As I lay there, I thought…this is my life! The one that waited for me behind the curtain when I was a little girl. The moments between beginnings and endings that I’ve been able to watch unfold with the precious gift of time.
This is my life.
Maybe it was just a little girl’s dream, but I’m glad life didn’t fall into my lap all at once. I’m glad I’ve been able to collect my memories and carry them with me one at a time. And I do carry them. All of them. The people I’ve met are precious to me. I used to think love was my greatest weakness and that when the world stopped amazing me I’d have an easier time of things. Now that I know how fleeting life is, I’m glad I still have a sense of wonder.

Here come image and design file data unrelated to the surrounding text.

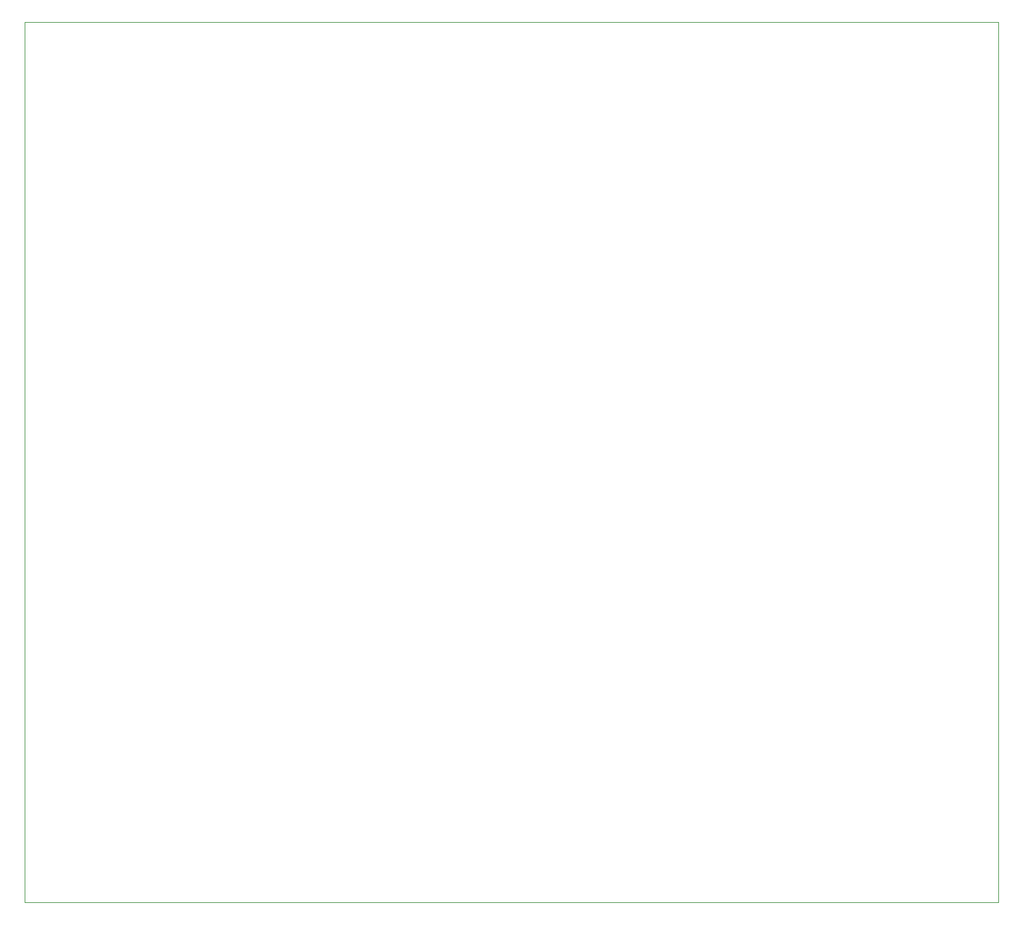
<source format=gbr>
G04 #@! TF.GenerationSoftware,KiCad,Pcbnew,(5.1.4)-1*
G04 #@! TF.CreationDate,2021-10-19T21:09:16-04:00*
G04 #@! TF.ProjectId,RB_switch_pcb_REV2,52425f73-7769-4746-9368-5f7063625f52,rev?*
G04 #@! TF.SameCoordinates,Original*
G04 #@! TF.FileFunction,Profile,NP*
%FSLAX46Y46*%
G04 Gerber Fmt 4.6, Leading zero omitted, Abs format (unit mm)*
G04 Created by KiCad (PCBNEW (5.1.4)-1) date 2021-10-19 21:09:16*
%MOMM*%
%LPD*%
G04 APERTURE LIST*
%ADD10C,0.100000*%
G04 APERTURE END LIST*
D10*
X72136000Y-151892000D02*
X72136000Y-37084000D01*
X199136000Y-151892000D02*
X72136000Y-151892000D01*
X72136000Y-37084000D02*
X199136000Y-37084000D01*
X199136000Y-37084000D02*
X199136000Y-151892000D01*
M02*

</source>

Last night, I had a new dream. I was in my backyard spread out on my back in the snow, but it wasn’t cold. There was a white cloud above me, and I watched it give birth to new snowflakes. They fell toward me, taking shape as they got closer, each one a beautiful, individual surprise. Every flake landed on my body. Some felt wonderful as they melted against my skin but some of them burned too. I knew if I got up and went inside, I wouldn’t have to feel anything at all…but I wasn’t ready. It was worth it to witness the beauty and wonder between the beginning and the end.
I’m sorry lymphangioleiomyomatosis. I know you want to take my breath away, but you’ll have to get in line. Life already got here first.